__Supplied material__
+ + +

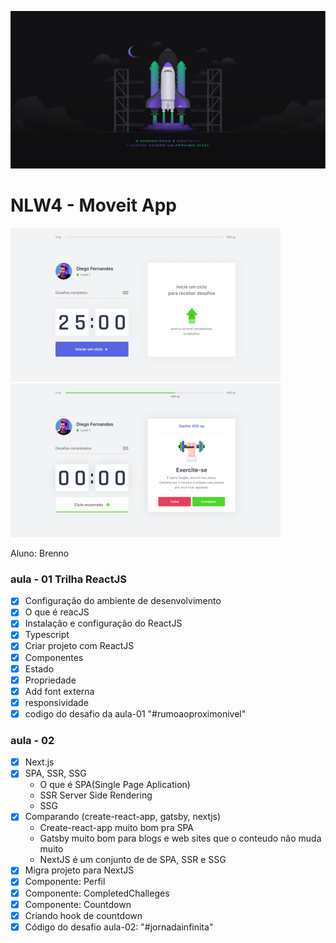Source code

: ![nlw4 screen](./bg-nlw4.png)

# NLW4 - Moveit App

![screen2](./home.png)
![screen2](./home2.png)

Aluno: Brenno

### aula - 01 Trilha ReactJS
- [x] Configuração do ambiente de desenvolvimento
- [x] O que é reacJS
- [x] Instalação e configuração do ReactJS
- [x] Typescript
- [x] Criar projeto com ReactJS
- [x] Componentes
- [x] Estado
- [x] Propriedade
- [x] Add font externa
- [x] responsividade
- [x] codigo do desafio da aula-01 "#rumoaoproximonivel"

### aula - 02
- [x] Next.js
- [x] SPA, SSR, SSG
    - O que é SPA(Single Page Aplication)
    - SSR Server Side Rendering
    - SSG 
- [x] Comparando (create-react-app, gatsby, nextjs)
    - Create-react-app muito bom pra SPA
    - Gatsby muito bom para blogs e web sites que o conteudo não muda muito
    - NextJS é um conjunto de de SPA, SSR e SSG
- [x] Migra projeto para NextJS
- [x] Componente: Perfil
- [x] Componente: CompletedChalleges
- [x] Componente: Countdown
- [x] Criando hook de countdown
- [x] Código do desafio aula-02: "#jornadainfinita"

+ + +

__Problem statement__
Working from the listing above, pick out every line that has "desafio" and copy it.

__Written response__
- [x] codigo do desafio da aula-01 "#rumoaoproximonivel"
- [x] Código do desafio aula-02: "#jornadainfinita"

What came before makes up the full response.